Nós já estávamos isolando nossa família, e eu tive sintomas semelhantes ao meu marido. Eu também queria fazer um teste, mas não me qualifiquei para o teste COVID-19 no mesmo local que meu marido, porque meus sintomas não foram considerados “significativos o suficiente”. Para minha surpresa, não importava que meu marido tivesse testado positivo. Minhas instruções foram colocar em quarentena e aguardar sintomas mais graves.

Mais tarde, consegui me qualificar para um teste COVID-19 por meio de uma fonte de teste diferente. Quando meu teste voltou negativo, fiquei surpresa. Não me senti bem.

Até hoje, estou convencido de que tive um resultado falso-negativo.

Mesmo com minhas dúvidas, optei por não fazer o segundo teste porque era muito invasivo para mim. E por esse motivo, decidimos não testar nossos filhos. Embora meu marido tenha sido o único que produziu um resultado positivo, com base em nossos sintomas, acredito que eu e pelo menos um dos meus filhos também o tivemos.

De qualquer forma, seguimos os conselhos da saúde do condado departamento e rastreava e relatava diariamente os sintomas de todos nós enquanto participávamos da quarentena. Mas o que me preocupa é que, se eu não tivesse certeza de estar exposto ao COVID-19 e tivesse baseado minhas ações em um resultado de teste negativo que muito bem poderia ter sido falso-negativo, eu poderia espalhar inadvertidamente esse vírus.

Isso não significa nada da possibilidade de propagação por portadores assintomáticos.

Que remonta a seguir o conselho de especialistas em saúde pública: praticar boa higiene, inclusive lavar as mãos por 20 segundos com água e sabão, ficando em casa se estiver doente, como mantivemos, mantendo distância segura de pessoas fora de sua casa e usando uma máscara se não puder manter distância.

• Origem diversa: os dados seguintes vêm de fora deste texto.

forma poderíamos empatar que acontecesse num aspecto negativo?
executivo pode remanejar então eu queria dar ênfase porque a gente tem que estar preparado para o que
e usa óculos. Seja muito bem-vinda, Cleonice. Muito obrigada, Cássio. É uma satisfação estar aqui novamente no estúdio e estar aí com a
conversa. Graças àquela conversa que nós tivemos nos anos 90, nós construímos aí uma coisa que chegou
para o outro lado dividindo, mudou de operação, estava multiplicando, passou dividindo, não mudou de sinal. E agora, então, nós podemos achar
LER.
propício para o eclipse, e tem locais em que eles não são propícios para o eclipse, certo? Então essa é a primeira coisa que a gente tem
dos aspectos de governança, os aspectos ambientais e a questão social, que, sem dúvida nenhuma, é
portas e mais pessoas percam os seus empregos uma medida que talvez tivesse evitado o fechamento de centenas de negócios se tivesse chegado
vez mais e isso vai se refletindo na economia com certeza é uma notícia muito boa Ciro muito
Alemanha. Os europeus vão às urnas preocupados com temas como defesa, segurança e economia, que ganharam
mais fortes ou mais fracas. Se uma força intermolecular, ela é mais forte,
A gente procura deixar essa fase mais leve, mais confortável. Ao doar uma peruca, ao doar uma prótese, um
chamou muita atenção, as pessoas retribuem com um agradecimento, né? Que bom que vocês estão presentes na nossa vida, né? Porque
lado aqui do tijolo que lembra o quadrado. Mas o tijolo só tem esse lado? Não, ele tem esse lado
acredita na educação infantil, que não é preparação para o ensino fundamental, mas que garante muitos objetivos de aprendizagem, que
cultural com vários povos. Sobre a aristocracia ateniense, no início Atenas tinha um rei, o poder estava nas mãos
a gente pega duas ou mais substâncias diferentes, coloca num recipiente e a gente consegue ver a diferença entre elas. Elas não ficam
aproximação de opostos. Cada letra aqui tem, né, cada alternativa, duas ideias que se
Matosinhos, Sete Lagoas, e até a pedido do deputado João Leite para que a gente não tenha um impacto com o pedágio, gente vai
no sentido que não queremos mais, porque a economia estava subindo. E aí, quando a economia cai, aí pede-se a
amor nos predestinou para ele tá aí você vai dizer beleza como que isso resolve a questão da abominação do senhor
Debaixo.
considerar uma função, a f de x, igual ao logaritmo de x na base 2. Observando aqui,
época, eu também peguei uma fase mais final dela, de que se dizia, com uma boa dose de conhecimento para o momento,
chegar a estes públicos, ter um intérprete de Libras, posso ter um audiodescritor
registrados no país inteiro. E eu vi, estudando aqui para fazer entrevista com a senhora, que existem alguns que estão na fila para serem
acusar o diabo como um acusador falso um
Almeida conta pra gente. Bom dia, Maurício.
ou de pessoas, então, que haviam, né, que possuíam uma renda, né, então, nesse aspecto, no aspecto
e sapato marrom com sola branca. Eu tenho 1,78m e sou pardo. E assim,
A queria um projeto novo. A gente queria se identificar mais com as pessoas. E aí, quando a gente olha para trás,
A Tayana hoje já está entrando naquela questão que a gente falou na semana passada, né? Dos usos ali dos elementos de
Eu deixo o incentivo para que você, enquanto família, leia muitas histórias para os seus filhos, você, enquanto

Quantos de nós estamos espalhar COVID-19 por acidente, se não o fizermos

2. Existem alguns sintomas sobre os quais você não leu

Nossos primeiros sintomas foram tão leves que seriam perdidos se não soubéssemos que fomos expostos. Meu marido teve uma forte dor de cabeça, fadiga e um pouco de congestão no fundo da garganta. Meus primeiros sintomas foram calafrios estranhos ou uma sensação de formigamento no couro cabeludo, fadiga e um pouco de congestão no fundo da garganta. Sem febre. De fato, nenhum de nós nunca teve febre.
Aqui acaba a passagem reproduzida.